Como perdido entre la vigilia y el sueño, caminaba bajo enjambres de sombra, como amnésico o surgido de la nada y sin pasado, pero guiado por una conducta imbuida, debía tomar un tren sin saber ni hacia dónde ni para qué.
Pero los trenes
pasaban, raudos, sin detenerse, o llegaban gimientes, para desmoronarse en una
vía muerta, o marchaban mientras yo permanecía aturdido como un sonámbulo
sentado en el vestíbulo de la estación desierta.
Al tiempo, puse
en duda la necesidad de la marcha y ensimismado recorrí las estancias vacías
buscando en ellas alguna respuesta. Exploré luego los andenes desiertos, los
yermos adyacentes, los cañizares cenagosos, las escombreras de la memoria y los
senderos marchitos.
Huérfano,
mendigo, derrotado, vacío… sin esperanza, me dejé arrastrar por una corriente inmóvil,
pero vertiginosa. Desalentado, miré como se agrietaba la madera de las puertas
y como se desmoronaban las paredes del vestíbulo.

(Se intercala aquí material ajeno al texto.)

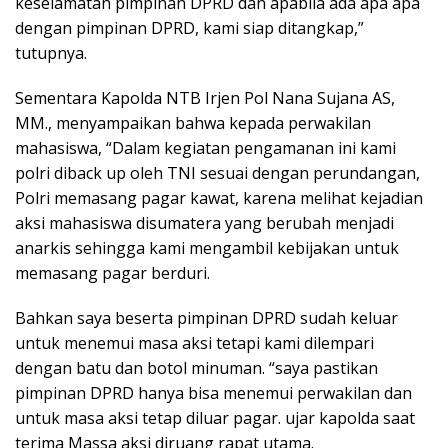
keselamatan pimpinan DPRD dan apabila ada apa apa
dengan pimpinan DPRD, kami siap ditangkap,”
tutupnya.
Sementara Kapolda NTB Irjen Pol Nana Sujana AS,
MM., menyampaikan bahwa kepada perwakilan
mahasiswa, “Dalam kegiatan pengamanan ini kami
polri diback up oleh TNI sesuai dengan perundangan,
Polri memasang pagar kawat, karena melihat kejadian
aksi mahasiswa disumatera yang berubah menjadi
anarkis sehingga kami mengambil kebijakan untuk
memasang pagar berduri.
Bahkan saya beserta pimpinan DPRD sudah keluar
untuk menemui masa aksi tetapi kami dilempari
dengan batu dan botol minuman. “saya pastikan
pimpinan DPRD hanya bisa menemui perwakilan dan
untuk masa aksi tetap diluar pagar. ujar kapolda saat
terima Massa aksi diruang rapat utama.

Indolente escuché como la
carcoma y los relojes penetran hasta el corazón de la materia destruyéndola
toda.
De repente desperté, había escuchado la llamada de la sangre y eché a correr a través del páramo, hacia el corazón obscuro del bosque lejano, hacia el viento que ruge con furia entre las ramas de los árboles más altos, hacia el remanso de agua límpida y plácida, hacia el fuego áureo que abrasa el alma helada, hacia la tierra que acoge con la sabia dulzura de una madre y la serena dureza de un padre poderoso.
Me encontré en el
roble y el serbal, en el cardo y la violeta, en la brisa y en el torbellino, en
el cielo transparente y en las nubes de tormenta, en la gota de rocío y en el
remolino turbulento, en la cima y en lo hondo del barranco, en el sol
fulgurante y en la luna llena…
De vuelta de los confines de la vida, he aprendido a amar las sombras pálidas, los claroscuros, los reflejos volátiles, los tenues destellos de luz, así como los senderos que no conducen a parte alguna sino a la efímera satisfacción de recorrerlos, he aprendido a escuchar en los silencios de la noche las voces lejanas de gentes que, estén o no estén, fueron y ya no son, y a discernir voces aún más antiguas, casi tan antiguas como la misma noche, que me hablan con palabras que desconozco y que, sin embargo, creo comprender.